Mesela bankaya gittiniz, basit ve rutin bir işlem için öncelikle önünüze sözleşme adı altında bir kitapçık koyuyorlar. Adeta karınca duası gibi yazılmış ve son derece ağdalı bir dil, okusanız da anlamanız mümkün olmayan bir metin. Görevli memur son sayfayı önünüze açıyor ve şöyle ifade ediyor; “şu boşluğa okudum ve anladım yazarak imzalayın” siz çaresizce imzayı basıyorsunuz. Arada sıra dışı birisi çıkıp da “ben okumadan imzalamam” derse alacağı cevap bellidir. Bunun yanında görevli beden diliyle adeta sizi dövecektir, bundan emin olabilirsiniz.

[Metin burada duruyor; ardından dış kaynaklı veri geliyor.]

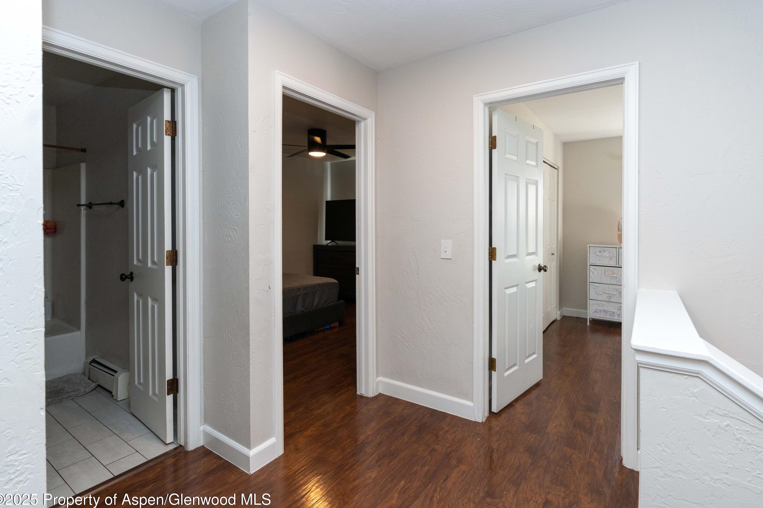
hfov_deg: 93.2
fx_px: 360
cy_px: 254
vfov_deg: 70.4
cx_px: 397
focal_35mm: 17
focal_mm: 16
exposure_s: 1/200
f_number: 5.6
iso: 1250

Günümüzde mevzuat, ilkeler, yönetmelikler vs. yeterli olmamış olacak ki bir de iş etiği kuralları ortaya konmuştur. Kamu veya özel sektör fark etmiyor herkesin bu eğitimden geçmesi ve kabul etmesi gerekiyor. Nedir bu etik değerler diye baktığımızda özet olarak; kanunlarla sağlayamadığınız disiplini, ahlaki olarak insanların tavır ve davranışlarının kontrol altına alınmasını içermektedir.
Oysaki ahlak, bir yönüyle dini bir disiplin olup çalışma hayatında bunu referans olarak almak ne iş diye kafanıza takılmış olabilir. Normalde kıyamet kopması gerekirken iş, çıkar ve menfaat olunca her şeyin mubah olduğunu görmüş olursunuz.
Bir insanı bir belge imzalatarak ahlaklı ve erdemli yapamazsınız, bu o kişinin özüyle ilgili olduğu gözden kaçırılmaktadır, fakat modaya uymak adına kimse de hayır demiyor. Yaklaşık 20 sayfadan oluşan bu kitabı elinize tutuşturmaları yetmiyor; teslim aldım, okuyup uygulayacağımı taahhüt ederim diyerek imzalamanız gerekiyor. Bunu okuyunca ahlaken sınıf mı atlayacağız, tabi ki hayır peki amaç ne? İlerde bir uygunsuzluk ortaya çıktığında bak bu belgeyi imzaladığın ve uymadığın için iş akdini fesih ediyorum diyebilmek içindir.
Sonuç olarak; herkes kendini bir şekilde garantiye almak adına aşırı temkinli davranarak korku duvarları örmektedir. Böylece kimsenin kimseye güvenmediği bir sanal dünya meydana getirerek mutlu olmaya çalışıyoruz. Eskiden “söz senettir” bakış açısı ile karşılıklı güvene dayalı ahilik hukuku tesis edilmiş iken gelinen nokta acıdır. Hele karz-ı hasen diye bir kavramdan bahsetmiyorum bile, çünkü günümüzde pek rastlanan bir durum değil, yine de bilenler bilmeyenlere anlatabilirler. Siz yine de okudum, anladım diyerek imzalamaya devam edin, başka türlü hayat hakkınız olmayacaktır.